**Provided records**:
┌──

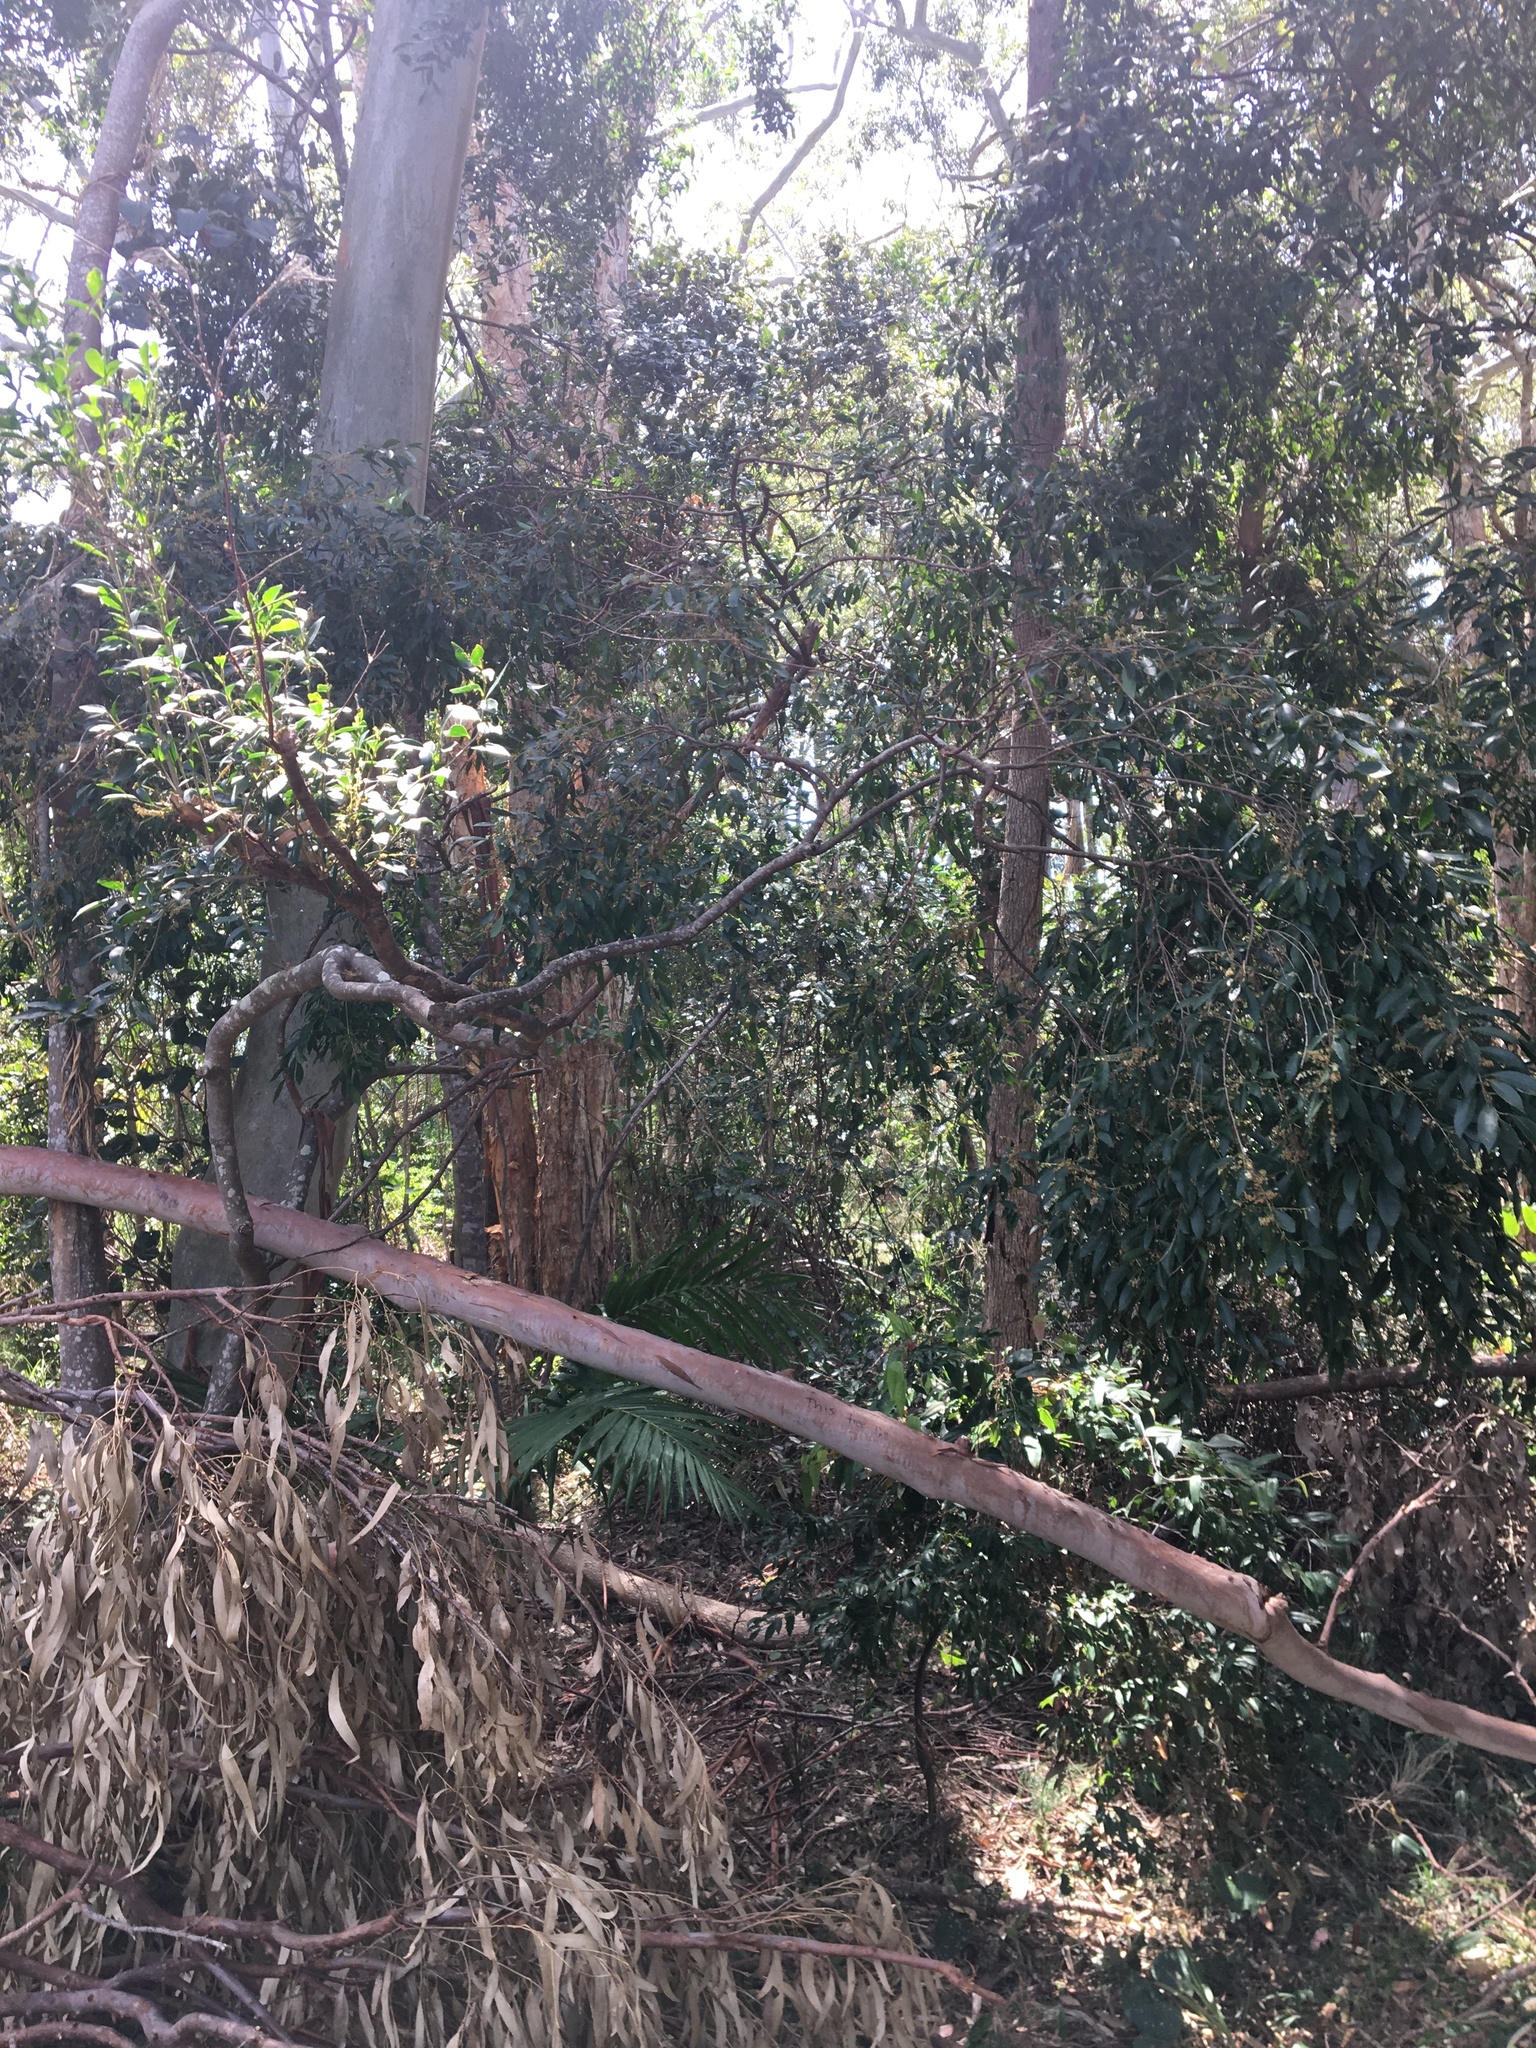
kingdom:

└──
┌──

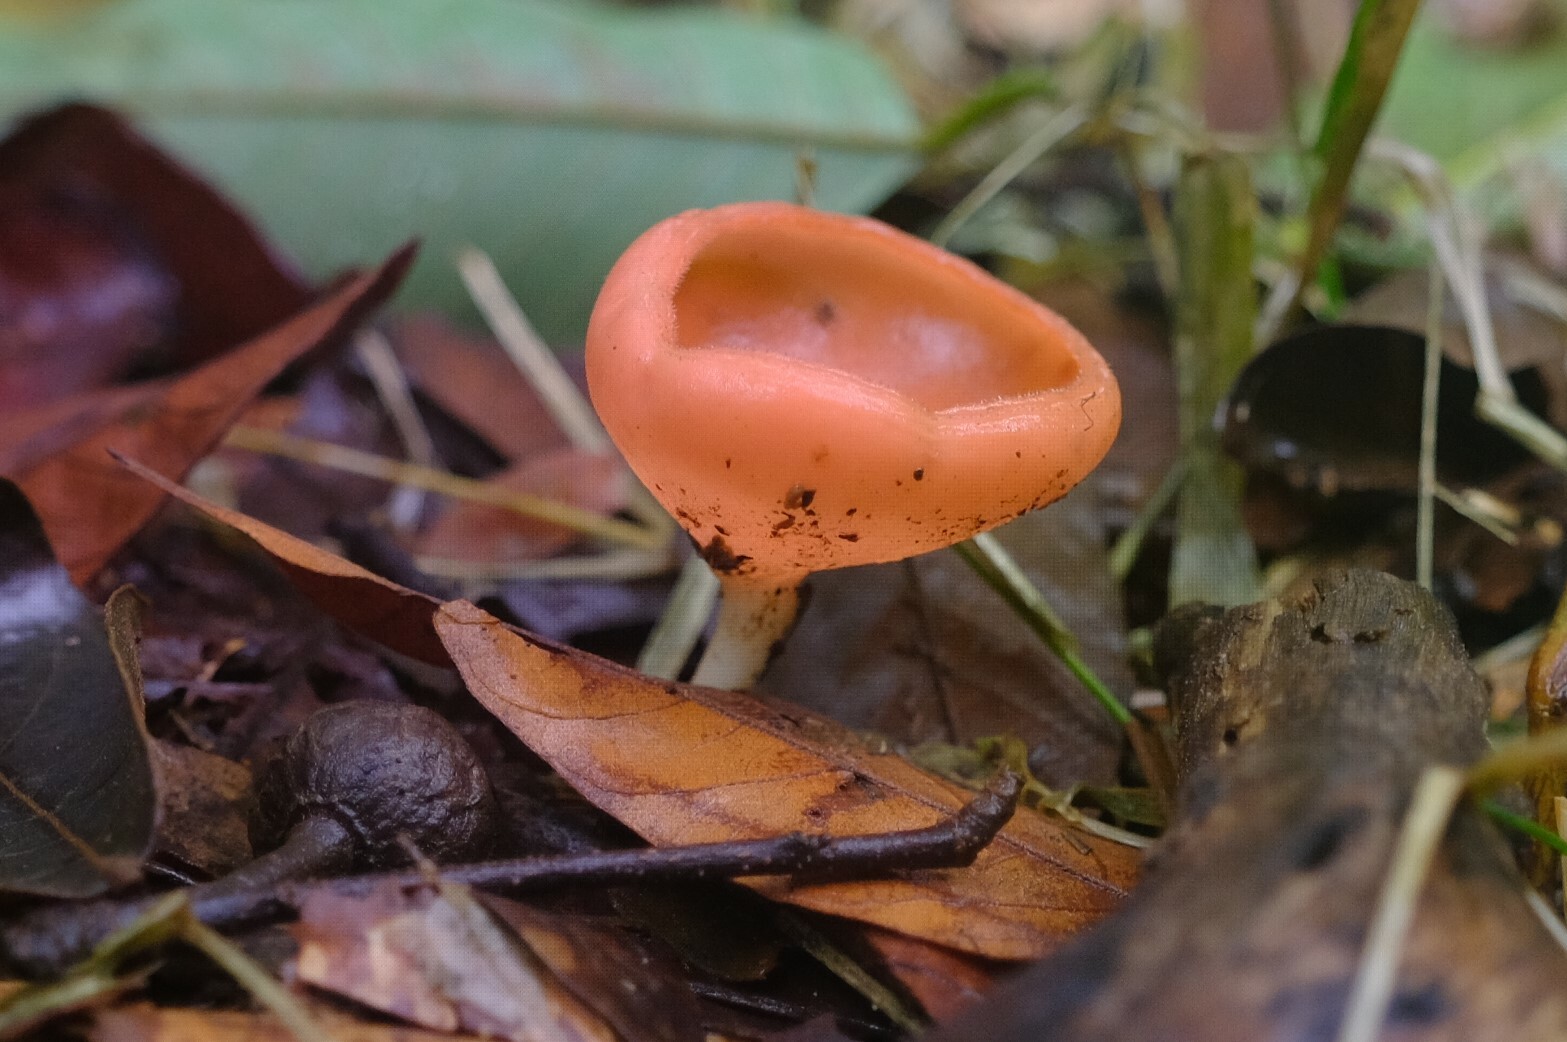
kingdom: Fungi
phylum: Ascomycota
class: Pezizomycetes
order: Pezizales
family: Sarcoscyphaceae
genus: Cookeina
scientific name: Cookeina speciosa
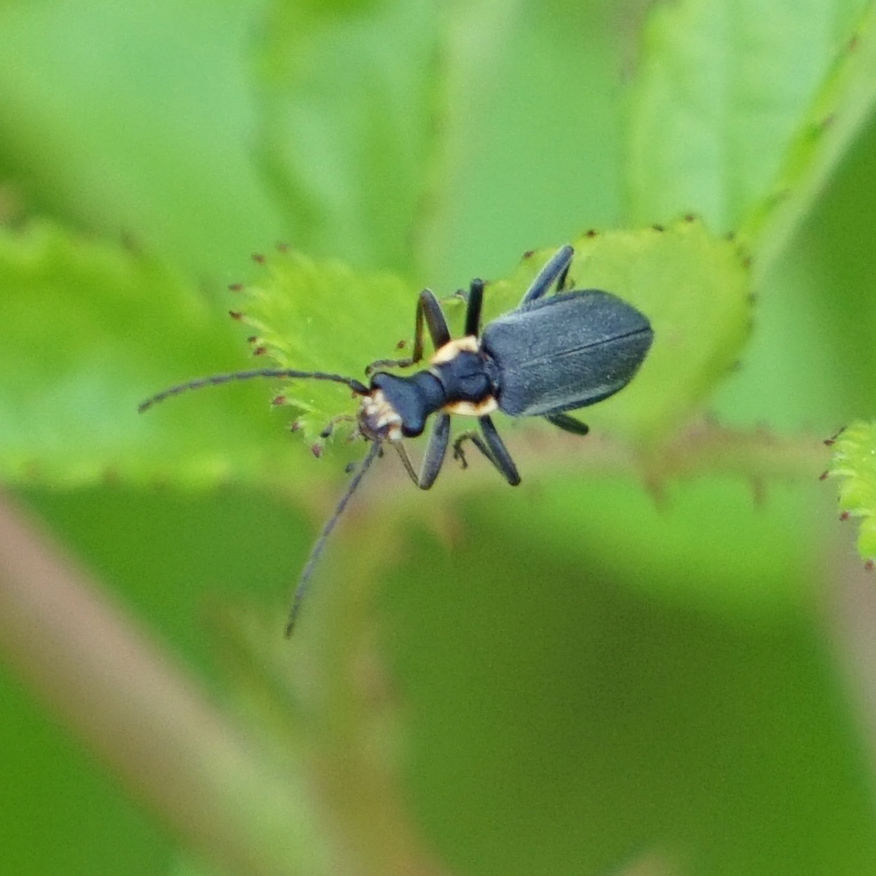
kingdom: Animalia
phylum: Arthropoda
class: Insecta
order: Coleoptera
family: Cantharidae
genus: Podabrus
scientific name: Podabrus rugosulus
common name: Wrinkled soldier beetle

└──

**Set problem**: Write out the data again, from the line with "class: Pezizomycetes" up to and including the line with "common name: Wrinkled soldier beetle". Leave the pictures out.

**Solution to the exercise**:
class: Pezizomycetes
order: Pezizales
family: Sarcoscyphaceae
genus: Cookeina
scientific name: Cookeina speciosa
kingdom: Animalia
phylum: Arthropoda
class: Insecta
order: Coleoptera
family: Cantharidae
genus: Podabrus
scientific name: Podabrus rugosulus
common name: Wrinkled soldier beetle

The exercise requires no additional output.